TEXT PASSAGE:
------------------------------
Status: Rust Core — active development on main Last Updated: 2026-06-07

Implementation status legend (used across architecture docs): Shipped = implemented and tested on main; Partially built = some paths real, others stubbed; Designed = specified, not yet implemented. As of this writing: the Cypher read pipeline, CREATE, variable-length traversal, OPTIONAL MATCH, and UNWIND are Shipped; the analyst verbs (rank/cluster/paths/ analyze/similar/find) are Designed (present in the Python 0.4.x shim; NotImplemented in the Rust core); provenance and confidence are Designed (schema defined; recorded/propagated by the Knowledge Layer Foundation milestone).

Overview

GraphForge uses DataFusion as the primary execution backbone. DataFusion provides the logical/physical planning pipeline, optimizer, table providers, and Arrow-native batch execution. GraphForge extends it with custom physical plan nodes for operations that require graph-native semantics.

The v0.5.0 unified API exposes seven entry points — execute, rank, cluster, paths, analyze, similar, and find — all producing Arrow Tables. execute travels the full Cypher compiler pipeline; the analyst verbs bypass the parser and planner but converge on the same DataFusion execution layer. execute is Shipped; the six analyst verbs are Designed in the Rust core (see status legend above). These verbs are workbench-layer surfaces (ADR 0006): they consume the graph and knowledge layers and hold no graph-semantic state.

Polars is used as a storage-layer companion for IO and sinks (CSV, JSON, Parquet, IPC). It is not the semantic owner of query execution.

Why DataFusion

DataFusion exposes the extension points GraphForge needs:

  • Custom LogicalPlan nodes — graph operators slot in alongside relational operators
  • Custom ExecutionPlan nodes — variable-length path expansion and provenance-aware joins as physical operators
  • Custom TableProvider — Parquet as a pluggable scan source
  • Custom optimizer rules — predicate pushdown and label-constraint hoisting
  • Custom QueryPlanner — GraphForge IR is lowered to DataFusion's logical plan rather than parsed SQL

DataFusion's Arrow-native execution means results already arrive as RecordBatch streams — no additional conversion is needed before returning to Python, Node, Swift, or Kotlin.

Execution Pipeline

GraphPlan (Graph IR)
------------------------------
AVAILABLE DATA:
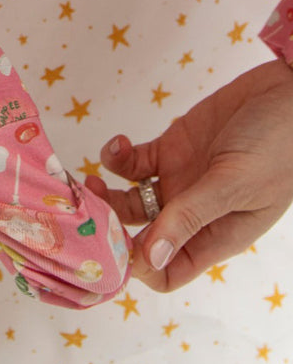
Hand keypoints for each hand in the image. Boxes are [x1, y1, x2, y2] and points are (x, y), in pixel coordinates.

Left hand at [85, 60, 292, 290]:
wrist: (286, 93)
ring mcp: (179, 180)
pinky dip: (117, 156)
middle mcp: (192, 213)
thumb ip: (191, 217)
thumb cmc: (276, 145)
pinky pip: (132, 162)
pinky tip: (120, 143)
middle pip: (139, 236)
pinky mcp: (170, 148)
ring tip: (93, 179)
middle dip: (110, 228)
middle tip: (90, 208)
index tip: (113, 244)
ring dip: (106, 193)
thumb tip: (151, 258)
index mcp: (214, 235)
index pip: (168, 270)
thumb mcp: (234, 184)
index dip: (138, 266)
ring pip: (127, 200)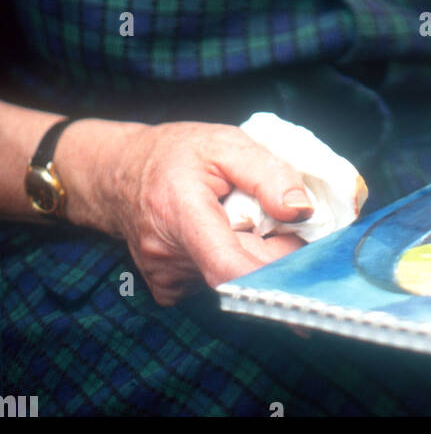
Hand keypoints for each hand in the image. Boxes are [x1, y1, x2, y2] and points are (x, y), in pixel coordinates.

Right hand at [100, 120, 315, 307]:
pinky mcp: (168, 289)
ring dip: (252, 253)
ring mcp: (165, 277)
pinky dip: (231, 261)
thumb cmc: (176, 153)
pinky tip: (219, 235)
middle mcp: (167, 253)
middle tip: (283, 218)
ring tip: (239, 218)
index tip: (307, 270)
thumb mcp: (225, 143)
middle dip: (276, 250)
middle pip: (243, 271)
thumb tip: (302, 211)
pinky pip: (216, 281)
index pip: (228, 267)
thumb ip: (267, 174)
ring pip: (233, 276)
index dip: (272, 277)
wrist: (120, 172)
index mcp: (179, 211)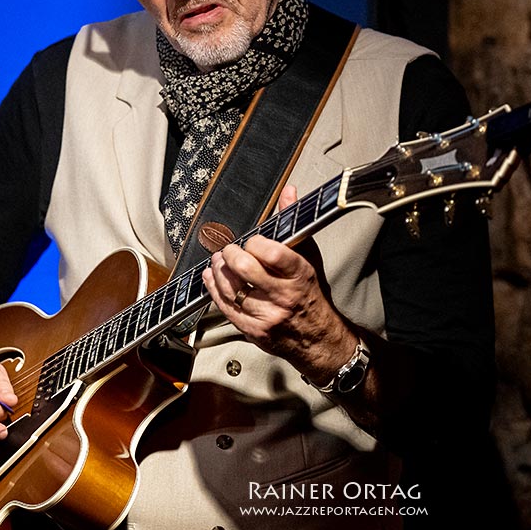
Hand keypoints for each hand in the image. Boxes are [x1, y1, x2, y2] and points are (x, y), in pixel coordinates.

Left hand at [202, 185, 356, 379]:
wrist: (319, 338)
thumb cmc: (311, 292)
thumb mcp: (308, 256)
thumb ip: (292, 223)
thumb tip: (288, 191)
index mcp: (299, 275)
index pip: (271, 253)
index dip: (255, 243)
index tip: (252, 241)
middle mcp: (284, 296)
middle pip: (245, 269)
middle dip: (231, 255)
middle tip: (228, 250)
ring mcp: (267, 315)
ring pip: (231, 288)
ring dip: (218, 271)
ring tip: (219, 262)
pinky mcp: (253, 330)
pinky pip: (225, 307)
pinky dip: (213, 290)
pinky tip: (211, 278)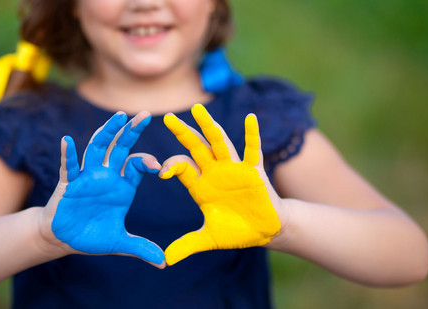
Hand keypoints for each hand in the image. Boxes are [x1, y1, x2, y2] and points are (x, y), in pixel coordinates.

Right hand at [41, 112, 165, 267]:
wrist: (63, 239)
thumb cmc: (91, 235)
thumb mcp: (119, 242)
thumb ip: (140, 248)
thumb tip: (163, 263)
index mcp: (122, 186)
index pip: (137, 165)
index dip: (147, 162)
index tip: (158, 166)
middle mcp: (106, 176)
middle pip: (120, 148)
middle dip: (132, 131)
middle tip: (145, 115)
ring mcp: (87, 177)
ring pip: (97, 149)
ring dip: (107, 133)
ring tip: (119, 117)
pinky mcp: (69, 184)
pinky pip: (69, 167)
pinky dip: (68, 155)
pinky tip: (67, 141)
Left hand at [160, 104, 282, 265]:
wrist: (265, 231)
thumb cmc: (237, 231)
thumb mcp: (209, 238)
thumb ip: (187, 245)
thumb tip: (164, 261)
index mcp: (200, 186)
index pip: (181, 168)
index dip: (171, 166)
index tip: (161, 171)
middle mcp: (214, 173)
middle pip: (195, 148)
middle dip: (182, 134)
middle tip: (167, 118)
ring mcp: (233, 169)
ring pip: (219, 143)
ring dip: (209, 127)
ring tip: (199, 109)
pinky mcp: (254, 171)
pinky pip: (252, 150)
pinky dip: (252, 134)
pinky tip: (250, 118)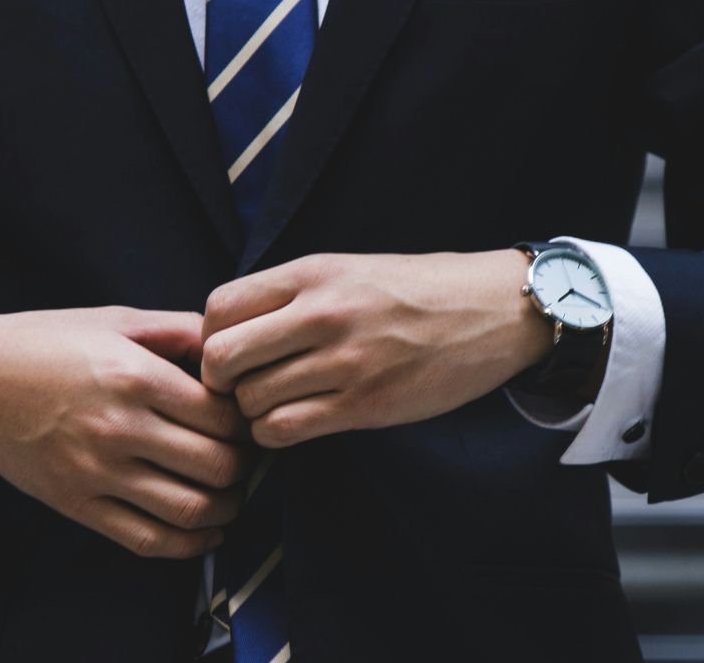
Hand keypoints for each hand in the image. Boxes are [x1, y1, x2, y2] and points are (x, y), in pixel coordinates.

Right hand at [0, 306, 257, 557]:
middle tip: (246, 457)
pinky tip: (206, 532)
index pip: (222, 415)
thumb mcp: (115, 320)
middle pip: (217, 465)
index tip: (247, 418)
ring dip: (226, 508)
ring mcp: (97, 472)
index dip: (247, 420)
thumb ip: (178, 330)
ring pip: (190, 509)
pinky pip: (147, 539)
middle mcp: (119, 428)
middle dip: (243, 466)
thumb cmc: (46, 343)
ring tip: (231, 494)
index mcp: (135, 376)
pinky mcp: (77, 504)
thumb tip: (231, 346)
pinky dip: (189, 545)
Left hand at [200, 251, 552, 447]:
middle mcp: (322, 313)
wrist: (493, 310)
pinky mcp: (365, 404)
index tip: (230, 351)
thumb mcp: (348, 269)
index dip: (210, 337)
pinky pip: (285, 429)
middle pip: (221, 358)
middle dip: (220, 380)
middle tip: (240, 386)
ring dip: (251, 412)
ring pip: (251, 401)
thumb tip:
------------------------------
WORK INSTRUCTIONS:
Copy the GraphForge architecture text again, beginning at the words "Implementation status legend" and stopping after "Layer Foundation milestone).", and swap "Shipped" for "Released" throughout that span. The rows are separate material with no connection to the GraphForge architecture text.

ANSWER SECTION:
Implementation status legend (used across architecture docs): Released = implemented and tested on main; Partially built = some paths real, others stubbed; Designed = specified, not yet implemented. As of this writing: the Cypher read pipeline, CREATE, variable-length traversal, OPTIONAL MATCH, and UNWIND are Released; the analyst verbs (rank/cluster/paths/ analyze/similar/find) are Designed (present in the Python 0.4.x shim; NotImplemented in the Rust core); provenance and confidence are Designed (schema defined; recorded/propagated by the Knowledge Layer Foundation milestone).